Mirage is a state-aware security wrapper designed to protect high-value ML APIs from model extraction, gradient-based attacks, and adversarial probing.
Unlike stateless rate-limiters or firewalls, Mirage tracks users over time, adapts its responses, and escalates defenses based on behavioral intent.
Think of it as a security system that remembers you.
Modern ML APIs leak value silently.
Attackers don’t break in. They ask politely, repeatedly, and systematically.
Traditional defenses fail because they:
- Treat each request independently
- Only block, never mislead
- Have no memory of attacker behavior
Mirage flips the model:
Instead of denying access, it poisons the attacker’s data while preserving accuracy for legitimate users.
Mirage introduces time as a first-class security signal.
It tracks:
- Query frequency
- Semantic similarity between consecutive prompts
- Duration of suspicious interaction
Based on this, Mirage escalates users through three defense tiers.

▶ _TASKS TO COMPLETE_:
- a) Update the Mirage overview by writing it out again from "Attackers don’t break" up to and including "three defense tiers.", with "prompts" changed to "queries".
- b) What does the Mirage overview say Mirage introduces as a first-class security signal?

▶ _ENTRIES PROVIDED_:
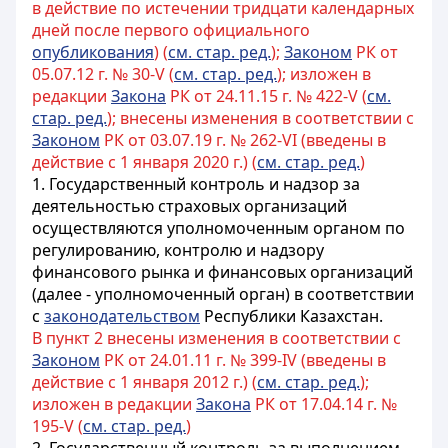
в действие по истечении тридцати календарных
дней после первого официального
опубликования
) (
см. стар. ред.
);
Законом
РК от
05.07.12 г. № 30-V (
см. стар. ред.
); изложен в
редакции
Закона
РК от 24.11.15 г. № 422-V (
см.
стар. ред.
); внесены изменения в соответствии с
Законом
РК от 03.07.19 г. № 262-VI (введены в
действие с 1 января 2020 г.) (
см. стар. ред.
)
1. Государственный контроль и надзор за
деятельностью страховых организаций
осуществляются уполномоченным органом по
регулированию, контролю и надзору
финансового рынка и финансовых организаций
(далее - уполномоченный орган) в соответствии
с
законодательством
Республики Казахстан.
В пункт 2 внесены изменения в соответствии с
Законом
РК от 24.01.11 г. № 399-IV (введены в
действие с 1 января 2012 г.) (
см. стар. ред.
);
изложен в редакции
Закона
РК от 17.04.14 г. №
195-V (
см. стар. ред.
)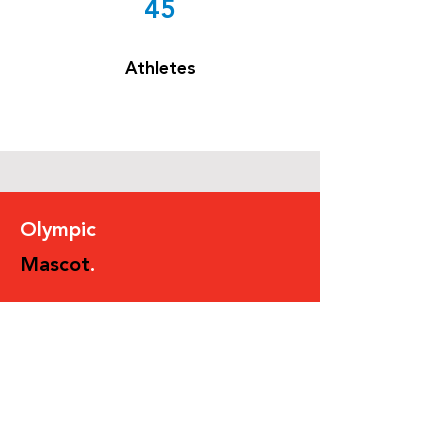
45
Athletes
Olympic
Mascot
.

▶ _ANSWERS PROVIDED_:
- a)
Attackers don’t break in. They ask politely, repeatedly, and systematically.
Traditional defenses fail because they:
- Treat each request independently
- Only block, never mislead
- Have no memory of attacker behavior
Mirage flips the model:
Instead of denying access, it poisons the attacker’s data while preserving accuracy for legitimate users.
Mirage introduces time as a first-class security signal.
It tracks:
- Query frequency
- Semantic similarity between consecutive queries
- Duration of suspicious interaction
Based on this, Mirage escalates users through three defense tiers.

- b) Time.